First I should like to express my thanks to Tony Walsham and Greg Elmassian for their help and support.

In this install I have largely followed Peter Thornton’s method of installation, namely a “U” shaped 2mm thick styrene piece to lift the electronics above the Bachmann electronics (I retained the chuff board to amuse the children). 









In the above picture you can see that I have mounted the RCS board toward the back of the “U” shaped board, the receiver of the 2 channel radio control is mounted to the lower top surface of the tender next to the battery compartment for the chuff circuit. The antenna wire runs around the coal opening and is mounted on foam strips as spacers. Underneath the “U” shaped board I mounted the On/Off switch and a glass fuse, I would mount the fuse on top of the board if I had to do it again but I was not sure of the room beside the battery packs. 









In this picture you can see the two battery packs of 6 x AA x 1.2v x 2450mha each, also the piece of styrene attached by more double sided foam tape that protects the ”Chuff” board from accidental shorting by the battery packs. Just under the rear deck of the tender you can see the edge of the RCS board.

I must remove the battery packs from the tender and the batteries from the battery packs for charging but that is a price that I am prepared to pay. 8.5 hours charge time gives me a max. run-time so far of 5 hours switching and medium load running.

This was a simple and quite straight forward installation of a simple and effective radio control system.
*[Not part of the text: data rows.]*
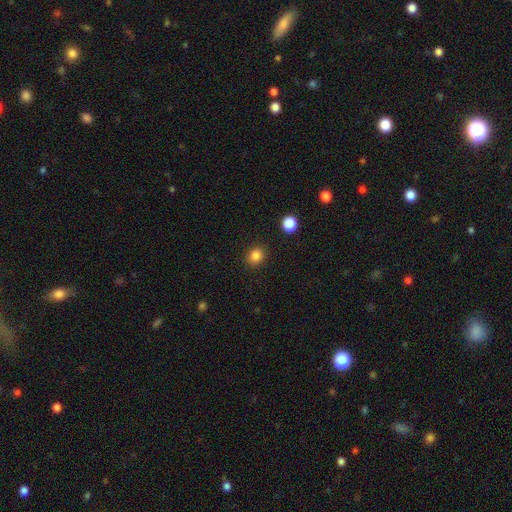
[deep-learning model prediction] A smooth galaxy with no disk features (84%) that is round (74%). Merging: none (90%).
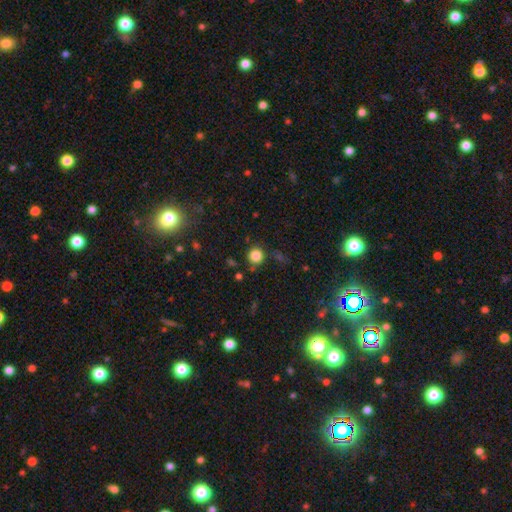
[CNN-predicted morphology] This is clearly a smooth galaxy (84%). How rounded: clearly round (93%). Merging: clearly none (83%).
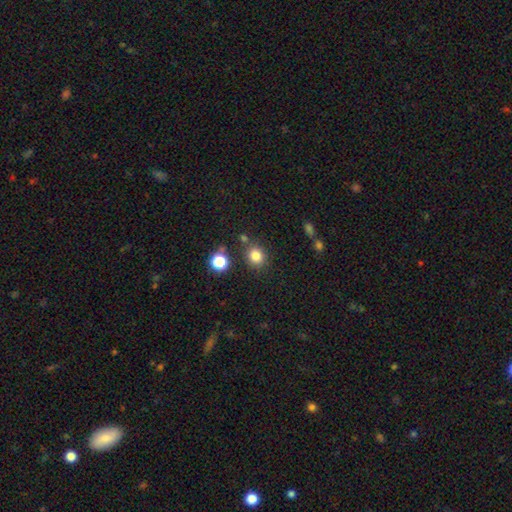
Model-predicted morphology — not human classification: Smooth or featured?
  - smooth: 81% *
  - star or artifact: 14%
  - featured or disk: 5%
How rounded?
  - round: 77% *
  - in between: 22%
  - cigar-shaped: 1%
Merging?
  - none: 79% *
  - minor disturbance: 10%
  - merger: 7%
  - major disturbance: 4%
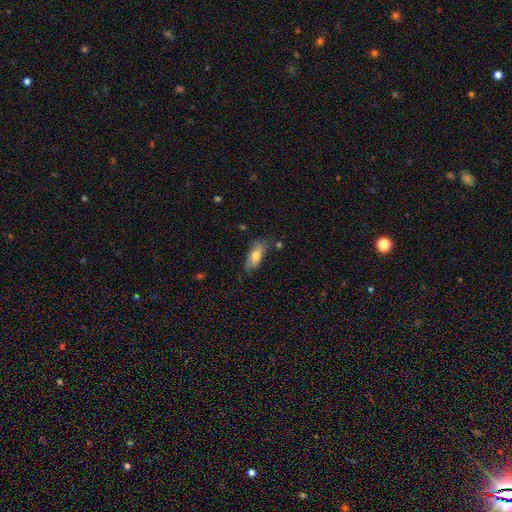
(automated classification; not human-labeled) Smooth or featured: smooth — 70% (featured or disk — 24%)
How rounded: in between — 80% (cigar-shaped — 17%)
Merging: none — 68% (minor disturbance — 23%)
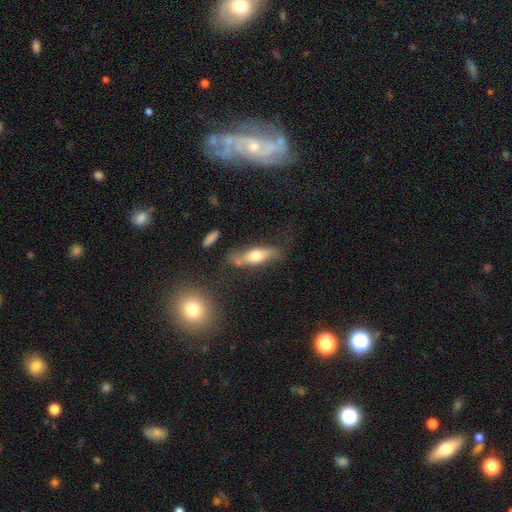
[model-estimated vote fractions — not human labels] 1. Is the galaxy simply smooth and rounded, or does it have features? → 55% smooth, 37% featured or disk, 8% star or artifact.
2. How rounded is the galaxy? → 50% cigar-shaped, 47% in between, 3% round.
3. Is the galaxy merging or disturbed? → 59% none, 23% minor disturbance, 9% merger, 9% major disturbance.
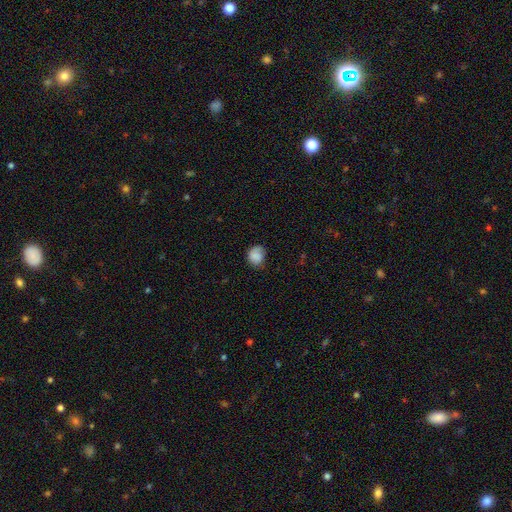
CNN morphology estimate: Smooth or featured?
  - smooth: 83% *
  - featured or disk: 9%
  - star or artifact: 8%
How rounded?
  - round: 63% *
  - in between: 36%
  - cigar-shaped: 1%
Merging?
  - none: 62% *
  - minor disturbance: 29%
  - major disturbance: 8%
  - merger: 1%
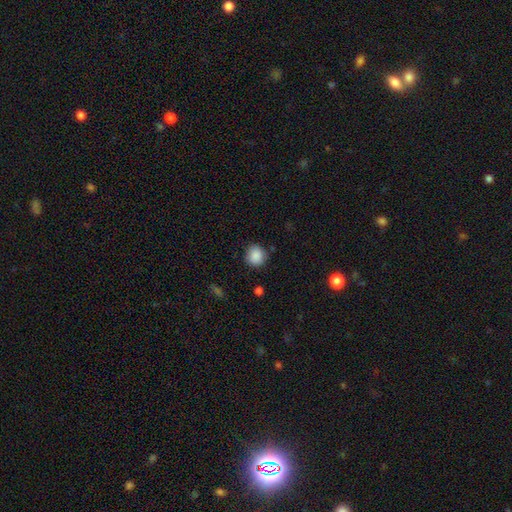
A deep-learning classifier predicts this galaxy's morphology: The model was most divided on "merging": none: 81%, minor disturbance: 14%, major disturbance: 3%, merger: 2%. More confident: smooth or featured — smooth (87%); how rounded — round (85%).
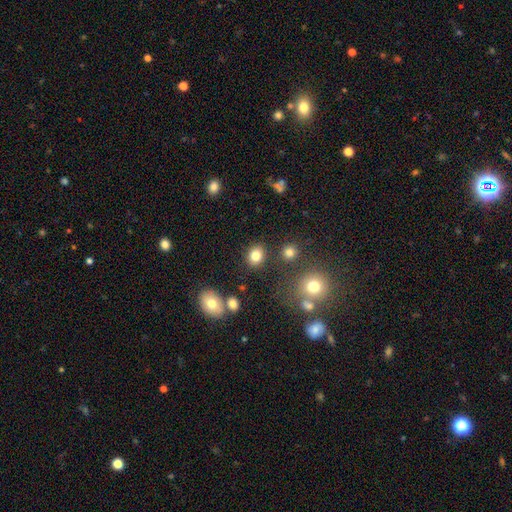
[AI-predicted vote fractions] Smooth or featured: smooth — 82% (star or artifact — 11%)
How rounded: round — 60% (in between — 39%)
Merging: none — 84% (minor disturbance — 9%)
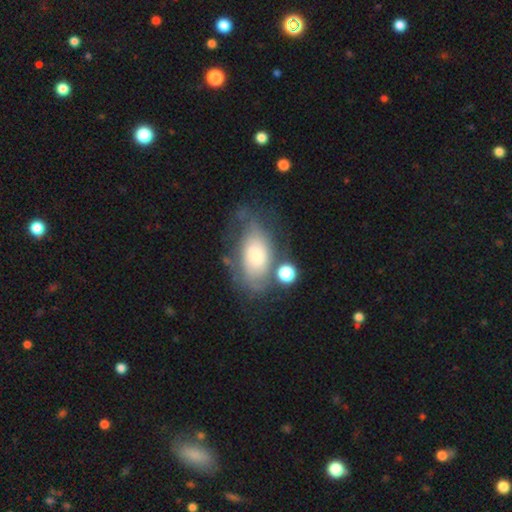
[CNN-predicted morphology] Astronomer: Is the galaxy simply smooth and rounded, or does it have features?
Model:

Even given my health difficulties, I had no trouble making the RCS system work for me.

The first use of the install was at the Golden Spike ceremony of the B.-R.H.T. coy on the 27th of June in front of my family and friends, the system worked flawlessly, in fact my 88 year old mother was the first to operate this locomotive!!!!, that easy. 
I hope that this will help.

Tim


----------



## SteveC (Jan 2, 2008)

Tim

I hope those are the correct pictures in the proper order.


----------



## todd55whit (Jan 2, 2008)

Tim, 
Looks good.


----------



## Greg Elmassian (Jan 3, 2008)

Great result Tim! 

Glad it turned out so well! 

Regards, Greg


----------



## TonyWalsham (Jan 2, 2008)

Hi Tim. 

Thanks for choosing an EVO brand R/C system.


----------



## timlee49 (Jan 12, 2008)

Thank you for the help with the pictures Steve C, no idea what happened there.

Tony you made the decision to use your system easy and if I can do it, anybody can. I hope that you approve of the installation, I know that it is not as neat as your installs but it may be a guide for others hesitating to take the step to do their own.

Thanks to every body on this forum for all the help over all the years.

Tim.


----------



## TonyWalsham (Jan 2, 2008)

Tim. 
Neatness comes with plenty of practice. I have done hndreds of installs in the last 20 years. 

Apart from the fuse location, the only thng I would have done is mount the B2 ESC where I could get at the DIP switches in case I needed to finesse the operation variables. 

Enjoy the freedom of battery R/C.


----------



## Pete Thornton (Jan 2, 2008)

In this install I have largely followed Peter Thornton’s method of installation, 

Tim, 

Nice looking installation, but I don't think I've ever done one like that. Maybe someone else deserves the credit - or maybe it was so long ago I've forgotten!


----------



## timlee49 (Jan 12, 2008)

G'day Peter,

Yes you are correct Paul Norton of OVGRS wrote the article that I followed.

My abject apologies Paul and thankyou for such a clear and simple instalation method.

Tim


----------